▶ [AÇÃO NECESSÁRIA A]: Copie fielmente o trecho sobre usinas termoelétricas e carros elétricos, de "Segundo a Agência" a "dos carros elétricos.".

▶ [TRECHO APRESENTADO]:
As usinas termoelétricas produzem eletricidade a partir da energia térmica, como seu nome sugere. Energia térmica produzida pela queima do carvão mineral, que é extraído de minas que deixam seus arredores imundos e cinzentos.
Segundo a Agência Ambiental Europeia, se a estimativa de 80% de veículos elétricos se concretizar até 2050, o aumento na demanda por energia elétrica irá aumentar 25% em relação à demanda atual nos 28 países-membros da União Europeia. E adivinhe como é produzida a energia elétrica europeia? Quase metade (48,1%) vem das usinas térmicas, movidas a combustíveis fósseis. Outros 26,4% são produzidos por usinas nucleares, que têm emissão de CO2 baixa, mas ainda maior que das usinas ditas limpas, que produzem o outro quarto da eletricidade europeia. A agência já está ciente de que as emissões das usinas irá aumentar com a demanda dos carros elétricos.
No Reino Unido, a National Grid (uma das geradoras de energia elétrica locais) diz que a demanda para a frota elétrica prevista pelas possíveis mudanças na lei aumentaria mais que a capacidade de produção de sua futura usina nuclear Hinkley Point C, e teria um pico de consumo de 8GWh entre 17h e 18h dos dias úteis. Isso significa duas coisas: os horários de recarga precisariam ser distribuídos em um sistema tipo rodízio e seria preciso ao menos mais uma usina nuclear para atender a demanda de elétricos.

Registros de dados salvos

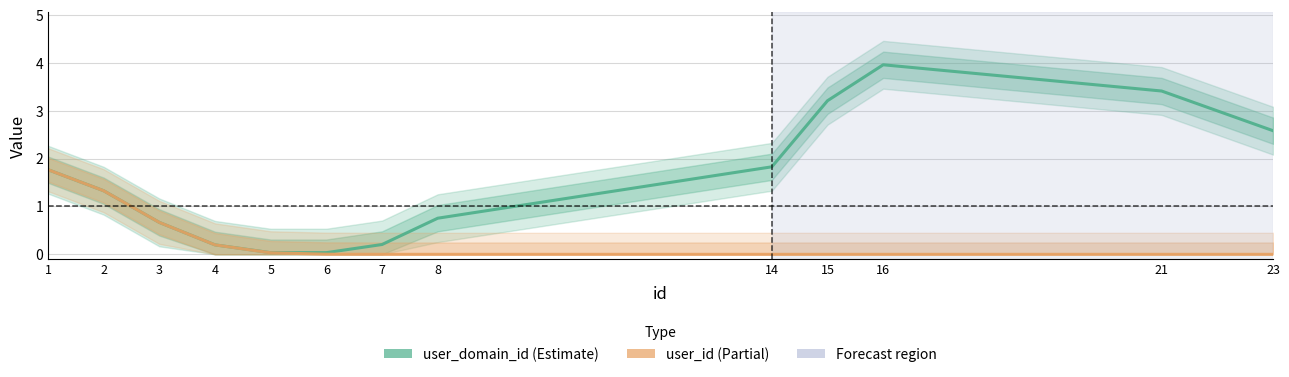

What is the approximate value of user_domain_id at 15?

3.2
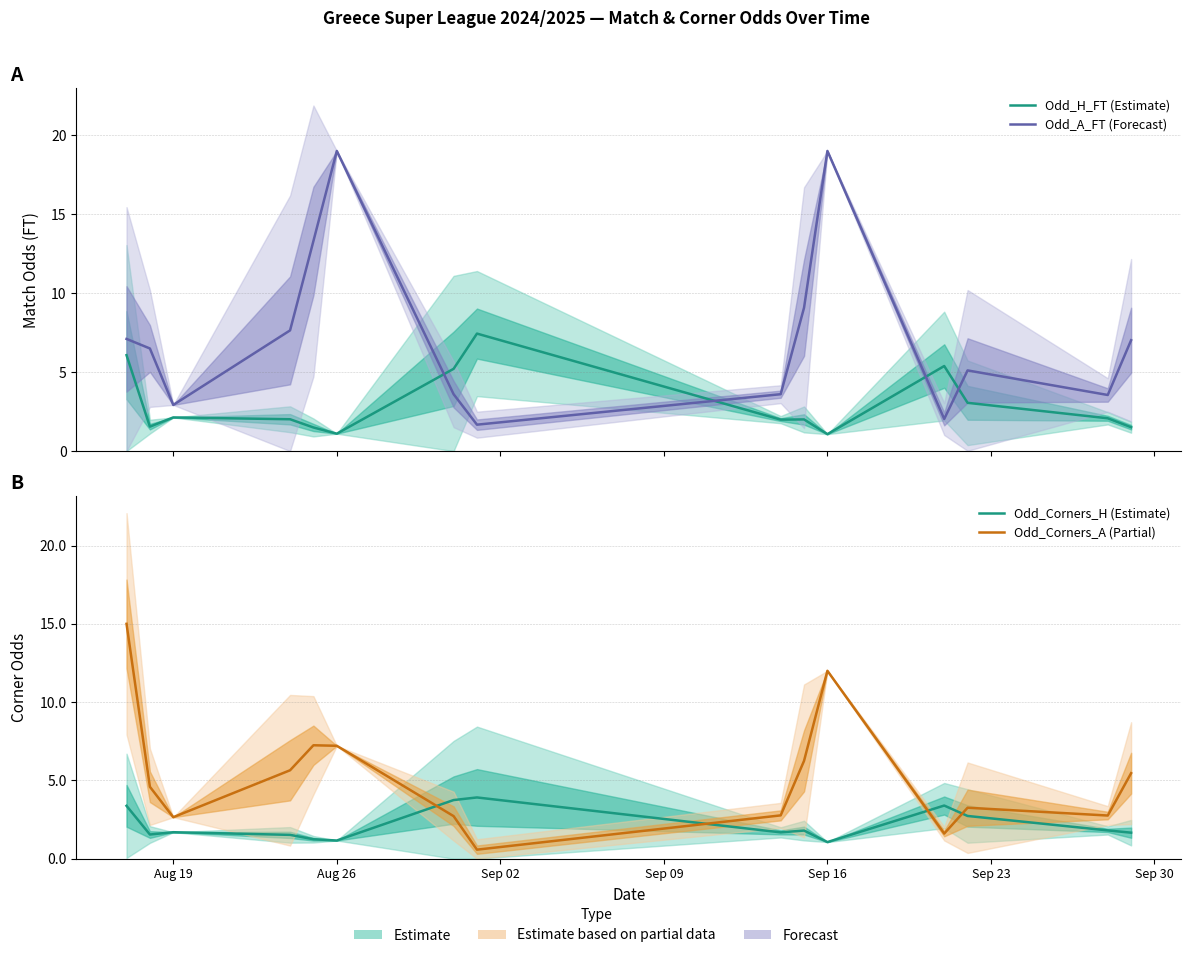

How many times do Odd_A_FT (Forecast) and Odd_Corners_H (Estimate) cross each other?

4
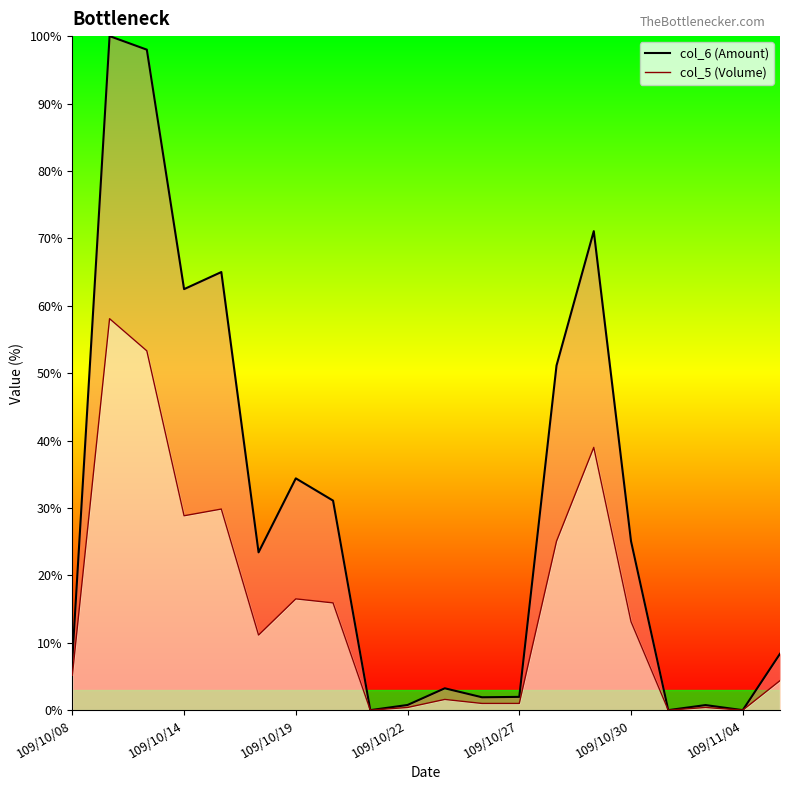

How many values in col_5 are above zero?

17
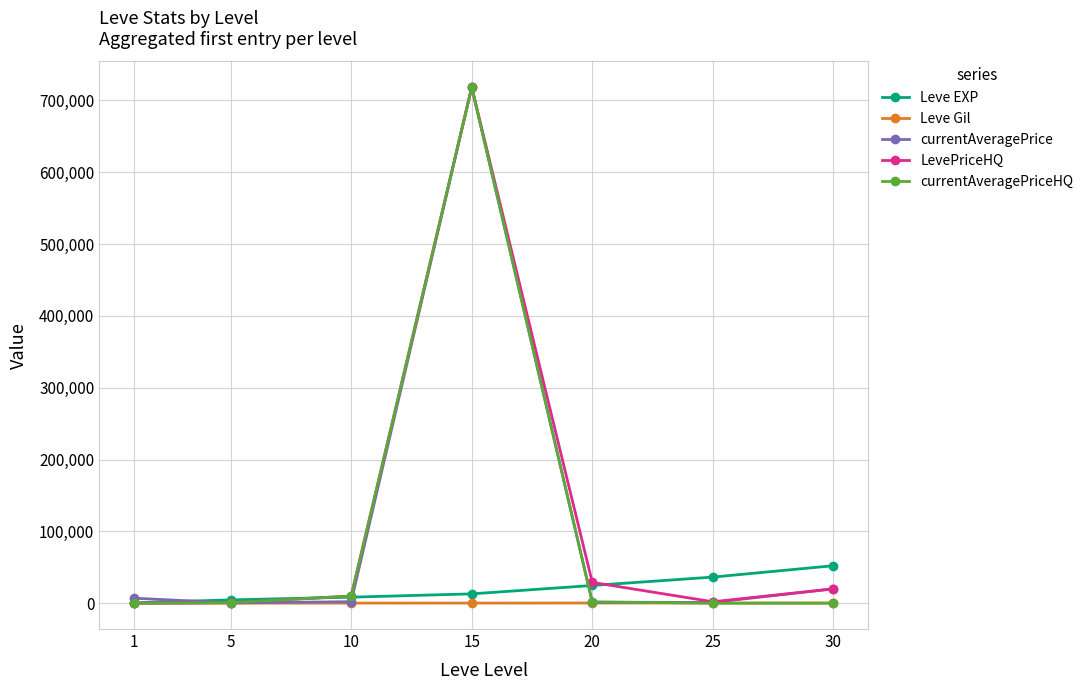

What is the maximum value shown in the chart?

718300.0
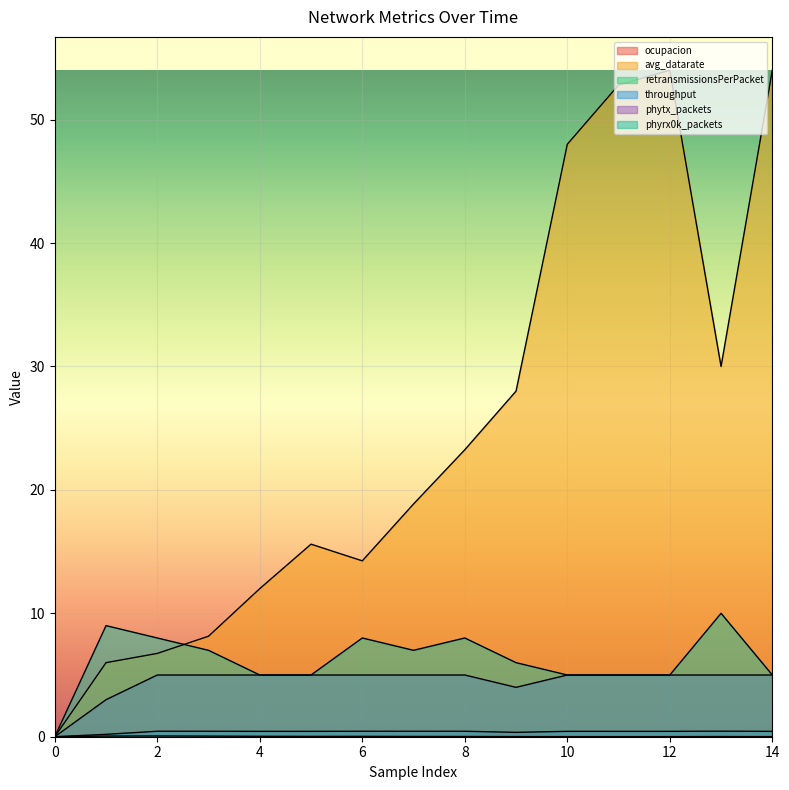

Which series has the widest spread of values?

avg_datarate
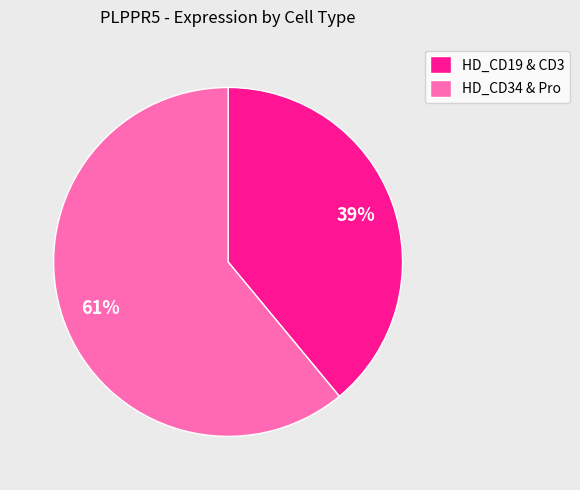

True or false: HD_CD34 & Pro accounts for 71% of the total.

False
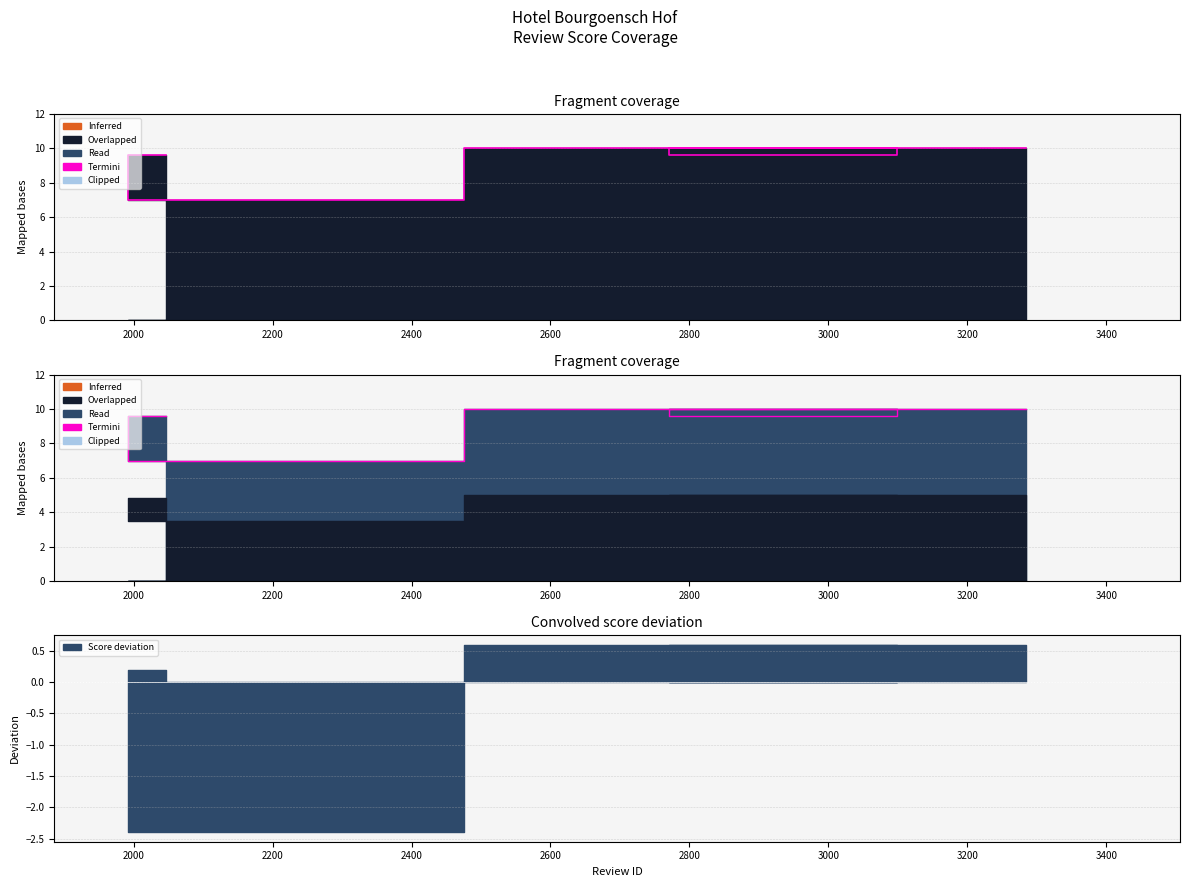

Is it true that the value at 2000 is 9.6?

True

▶ [AÇÃO NECESSÁRIA B]: Converta em lista numerada as linhas de dados, da linha com "Which series has the widest spread of values?" até a última linha dos dados, ambas incluídas. Omita as linhas em branco e as imagens.

▶ [SEÇÃO DE RESPOSTA A]:
Segundo a Agência Ambiental Europeia, se a estimativa de 80% de veículos elétricos se concretizar até 2050, o aumento na demanda por energia elétrica irá aumentar 25% em relação à demanda atual nos 28 países-membros da União Europeia. E adivinhe como é produzida a energia elétrica europeia? Quase metade (48,1%) vem das usinas térmicas, movidas a combustíveis fósseis. Outros 26,4% são produzidos por usinas nucleares, que têm emissão de CO2 baixa, mas ainda maior que das usinas ditas limpas, que produzem o outro quarto da eletricidade europeia. A agência já está ciente de que as emissões das usinas irá aumentar com a demanda dos carros elétricos.

▶ [SEÇÃO DE RESPOSTA B]:
1. Which series has the widest spread of values?
2. avg_datarate
3. True or false: HD_CD34 & Pro accounts for 71% of the total.
4. False
5. Is it true that the value at 2000 is 9.6?
6. True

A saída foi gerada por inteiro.